*GOALS*:
1. Answer these questions from the Philip Ward biography, one per line, marked (a), (b), (c) like the questions:
(a) Which school was Ward educated at?
(b) Of which school was he adjutant from 1950 to 1952?
(c) During which years was he Lord-Lieutenant of West Sussex?
2. For each statement below, decide whether the Philip Ward biography supports it. Answer yes or no and quote the deciding words from the biography.
(a) Ward was commissioned into the Welsh Guards in 1944.
(b) The 2nd Battalion was equipped with Cromwell tanks.
(c) Ward was appointed Brigade Major of the Household Division and London District in 1960.
3. Reproduce word for word the part of the Philip Ward biography that opens with the words containing "- Allegiance: United" and closes with "Army general (1924–2003)".

── EXCERPT TO READ

- Born: 10 July 1924 Caterham, Surrey, England
- Died: 6 January 2003 (aged 78)
- Allegiance: United Kingdom
- Branch: British Army
- Service years: 1943–1979
- Rank: Major-General
- Service number: 293484
- Unit: Welsh Guards
- Commands: London District Household Division Royal Military Academy Sandhurst
- Conflicts: Second World War Operation Banner
- Awards: Knight Commander of the Royal Victorian Order Commander of the Order of the British Empire

= Philip Ward =

British Army general (1924–2003)

Major-General Sir Philip John Newling Ward, (10 July 1924 – 6 January 2003) was a senior British Army officer who, as Commander Land Forces, Gulf, oversaw Britain's withdrawal from the Persian Gulf in the 1970s. Ward served as high sheriff of West Sussex (1985–86), and a deputy lieutenant from 1981. Thereafter, he was Lord-Lieutenant of West Sussex (1994–99), having been Vice Lord-Lieutenant of the county from 1990 to 1994.

==Early life==
Philip Ward was the son of G. W. N. Ward and was educated at Monkton Combe School near Bath. He was commissioned into the Welsh Guards in 1943 and served with the 2nd Battalion in the armoured reconnaissance role, equipped with Cromwell tanks, during the campaign in North West Europe in the Guards Armoured Division. This included Operation Goodwood – the start of the breakout from the eastern end of the Normandy Bridgehead – the subsequent fighting in the countryside of the bocage and the armoured dash to Brussels. It is believed that it was one of the 2nd Welsh Guards' Cromwell tanks that was the first to enter Brussels on 3 September 1944, before going on to Nijmegen. The battalion suffered many casualties during the early months of the campaign.

==Post-war and Gulf diplomacy==
Much of Ward's service after the Second World War was concerned with the exacting demands of military ceremonial at the unit and, later, at the state level. He was adjutant of the Eaton Hall Infantry Officer Cadet School, 1950–52, and of the Royal Military Academy Sandhurst, 1960–62, before being appointed Brigade Major of the Household Division and London District in 1962. In the latter assignment, he was responsible for orchestrating all ceremonial events in which the Household Cavalry and Foot Guards were involved, from the annual Trooping the Colour on the official birthday of the Queen down to the almost weekly guards of honour for visiting foreign dignitaries.

────
── DATASET EXCERPTS

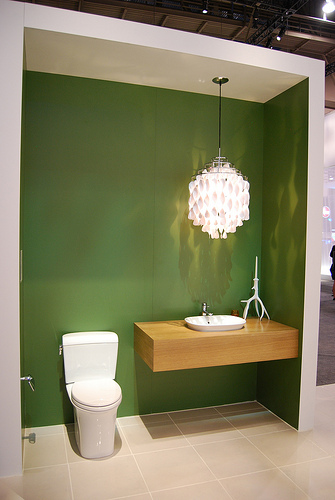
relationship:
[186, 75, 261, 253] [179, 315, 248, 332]
lamp over sink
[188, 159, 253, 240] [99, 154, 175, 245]
chandelier on wall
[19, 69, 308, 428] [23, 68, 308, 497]
walls of bathroom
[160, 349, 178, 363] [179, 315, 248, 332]
wood with a sink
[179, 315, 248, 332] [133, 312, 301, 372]
sink on a shelf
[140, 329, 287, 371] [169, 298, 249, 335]
counter of sink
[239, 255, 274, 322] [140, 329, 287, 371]
decoration on counter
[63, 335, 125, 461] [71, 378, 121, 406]
toilet has lid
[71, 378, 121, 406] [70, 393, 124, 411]
lid on toilet seat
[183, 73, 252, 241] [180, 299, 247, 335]
hanging light over sink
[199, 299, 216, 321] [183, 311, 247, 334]
faucet on sink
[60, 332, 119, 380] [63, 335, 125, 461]
tank on toilet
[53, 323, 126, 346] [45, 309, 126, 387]
lid on tank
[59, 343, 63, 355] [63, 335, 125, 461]
handle on toilet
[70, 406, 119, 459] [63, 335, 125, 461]
toilet base on toilet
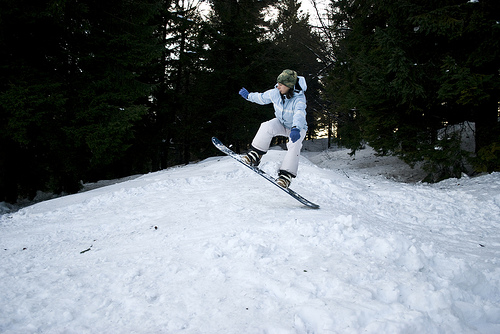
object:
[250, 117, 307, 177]
pants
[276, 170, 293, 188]
shoe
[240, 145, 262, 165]
shoe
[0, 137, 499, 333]
ski slope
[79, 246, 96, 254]
twigs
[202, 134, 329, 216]
snowboard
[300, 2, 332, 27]
cloudy sky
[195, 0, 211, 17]
cloudy sky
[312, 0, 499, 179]
tree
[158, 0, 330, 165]
tree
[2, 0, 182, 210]
tree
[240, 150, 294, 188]
boots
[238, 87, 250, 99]
glove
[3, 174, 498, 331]
snow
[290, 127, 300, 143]
glove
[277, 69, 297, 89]
beanie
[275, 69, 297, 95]
head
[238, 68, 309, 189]
girl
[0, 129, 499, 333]
hill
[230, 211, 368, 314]
marks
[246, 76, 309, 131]
coat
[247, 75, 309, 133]
hoodie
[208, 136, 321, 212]
board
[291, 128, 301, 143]
hand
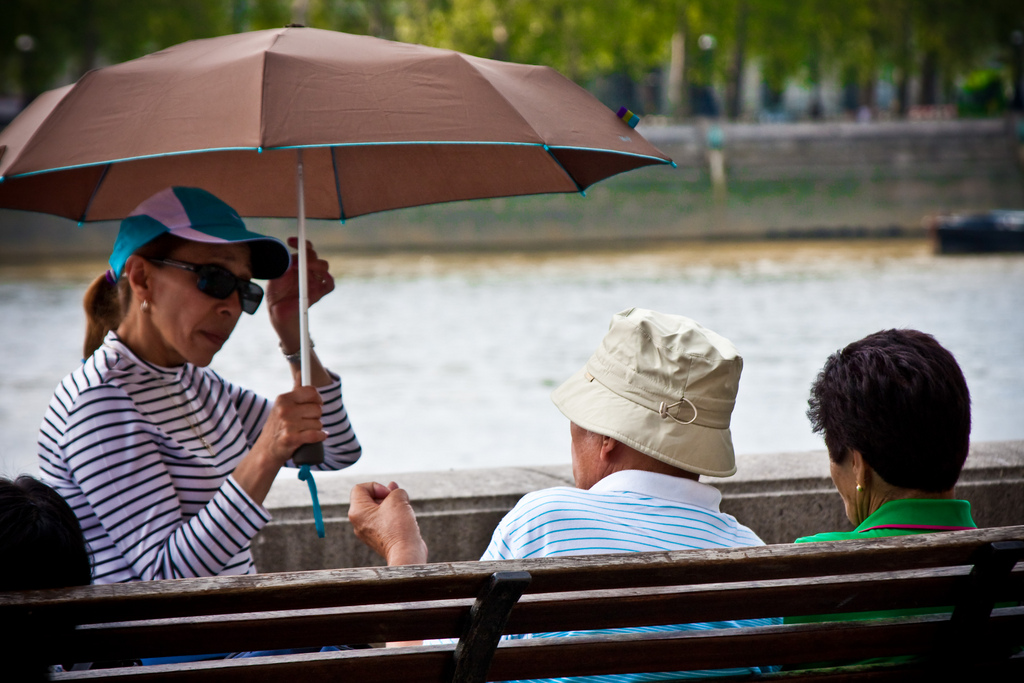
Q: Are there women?
A: Yes, there is a woman.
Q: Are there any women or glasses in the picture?
A: Yes, there is a woman.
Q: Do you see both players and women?
A: No, there is a woman but no players.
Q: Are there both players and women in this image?
A: No, there is a woman but no players.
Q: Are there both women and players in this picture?
A: No, there is a woman but no players.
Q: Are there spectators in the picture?
A: No, there are no spectators.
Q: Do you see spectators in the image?
A: No, there are no spectators.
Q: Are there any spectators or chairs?
A: No, there are no spectators or chairs.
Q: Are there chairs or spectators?
A: No, there are no spectators or chairs.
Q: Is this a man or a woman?
A: This is a woman.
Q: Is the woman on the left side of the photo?
A: Yes, the woman is on the left of the image.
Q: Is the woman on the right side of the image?
A: No, the woman is on the left of the image.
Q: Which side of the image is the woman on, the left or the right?
A: The woman is on the left of the image.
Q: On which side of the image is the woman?
A: The woman is on the left of the image.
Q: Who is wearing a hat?
A: The woman is wearing a hat.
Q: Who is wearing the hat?
A: The woman is wearing a hat.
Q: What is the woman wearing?
A: The woman is wearing a hat.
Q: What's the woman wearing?
A: The woman is wearing a hat.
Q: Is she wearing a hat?
A: Yes, the woman is wearing a hat.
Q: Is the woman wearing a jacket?
A: No, the woman is wearing a hat.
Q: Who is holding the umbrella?
A: The woman is holding the umbrella.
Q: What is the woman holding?
A: The woman is holding the umbrella.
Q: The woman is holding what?
A: The woman is holding the umbrella.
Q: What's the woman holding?
A: The woman is holding the umbrella.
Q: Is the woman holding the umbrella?
A: Yes, the woman is holding the umbrella.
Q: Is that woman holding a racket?
A: No, the woman is holding the umbrella.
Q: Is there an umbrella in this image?
A: Yes, there is an umbrella.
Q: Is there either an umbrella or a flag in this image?
A: Yes, there is an umbrella.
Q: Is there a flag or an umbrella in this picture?
A: Yes, there is an umbrella.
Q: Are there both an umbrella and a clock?
A: No, there is an umbrella but no clocks.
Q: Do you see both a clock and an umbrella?
A: No, there is an umbrella but no clocks.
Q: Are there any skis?
A: No, there are no skis.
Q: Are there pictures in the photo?
A: No, there are no pictures.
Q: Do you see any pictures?
A: No, there are no pictures.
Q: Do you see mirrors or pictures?
A: No, there are no pictures or mirrors.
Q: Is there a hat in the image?
A: Yes, there is a hat.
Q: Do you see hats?
A: Yes, there is a hat.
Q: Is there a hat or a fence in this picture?
A: Yes, there is a hat.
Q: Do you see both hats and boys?
A: No, there is a hat but no boys.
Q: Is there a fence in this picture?
A: No, there are no fences.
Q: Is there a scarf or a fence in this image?
A: No, there are no fences or scarves.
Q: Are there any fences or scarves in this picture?
A: No, there are no fences or scarves.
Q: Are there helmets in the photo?
A: No, there are no helmets.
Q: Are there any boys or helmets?
A: No, there are no helmets or boys.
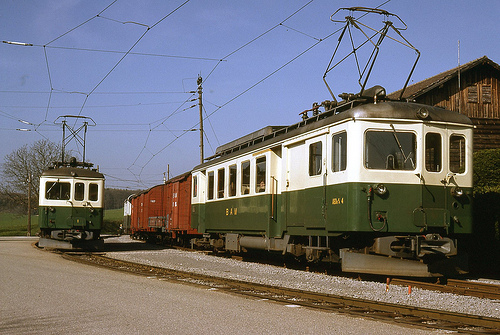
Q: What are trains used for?
A: Moving cargo and people.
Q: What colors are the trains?
A: Green, White.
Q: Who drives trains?
A: Conductors.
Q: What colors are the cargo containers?
A: Red.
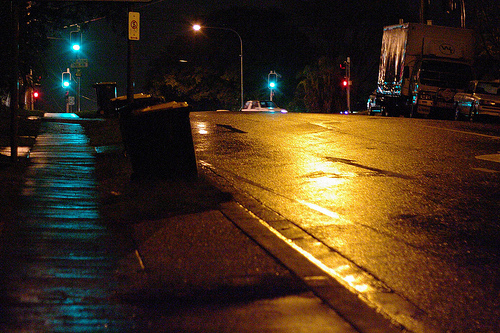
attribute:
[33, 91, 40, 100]
light — red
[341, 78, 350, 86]
light — red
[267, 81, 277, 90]
light — green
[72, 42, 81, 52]
light — bright, green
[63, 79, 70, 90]
light — green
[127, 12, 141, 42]
sign — white, red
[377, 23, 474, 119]
truck — big, white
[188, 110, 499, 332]
street — wet, black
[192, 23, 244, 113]
streetlight — on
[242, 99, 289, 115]
car — white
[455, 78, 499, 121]
car — parked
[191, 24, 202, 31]
light — bright, on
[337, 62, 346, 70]
signal — red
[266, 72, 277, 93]
signal — green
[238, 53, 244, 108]
pole — grey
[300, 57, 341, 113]
tree — green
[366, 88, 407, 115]
car — parked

────

*RESULTS OF THE EXERCISE*:
1.
(a) Monkton Combe School near Bath
(b) The Eaton Hall Infantry Officer Cadet School
(c) 1994–99

2.
(a) No: "He was commissioned into the Welsh Guards in 1943"
(b) Yes: "equipped with Cromwell tanks"
(c) No: "before being appointed Brigade Major of the Household Division and London District in 1962"

3.
- Allegiance: United Kingdom
- Branch: British Army
- Service years: 1943–1979
- Rank: Major-General
- Service number: 293484
- Unit: Welsh Guards
- Commands: London District Household Division Royal Military Academy Sandhurst
- Conflicts: Second World War Operation Banner
- Awards: Knight Commander of the Royal Victorian Order Commander of the Order of the British Empire

= Philip Ward =

British Army general (1924–2003)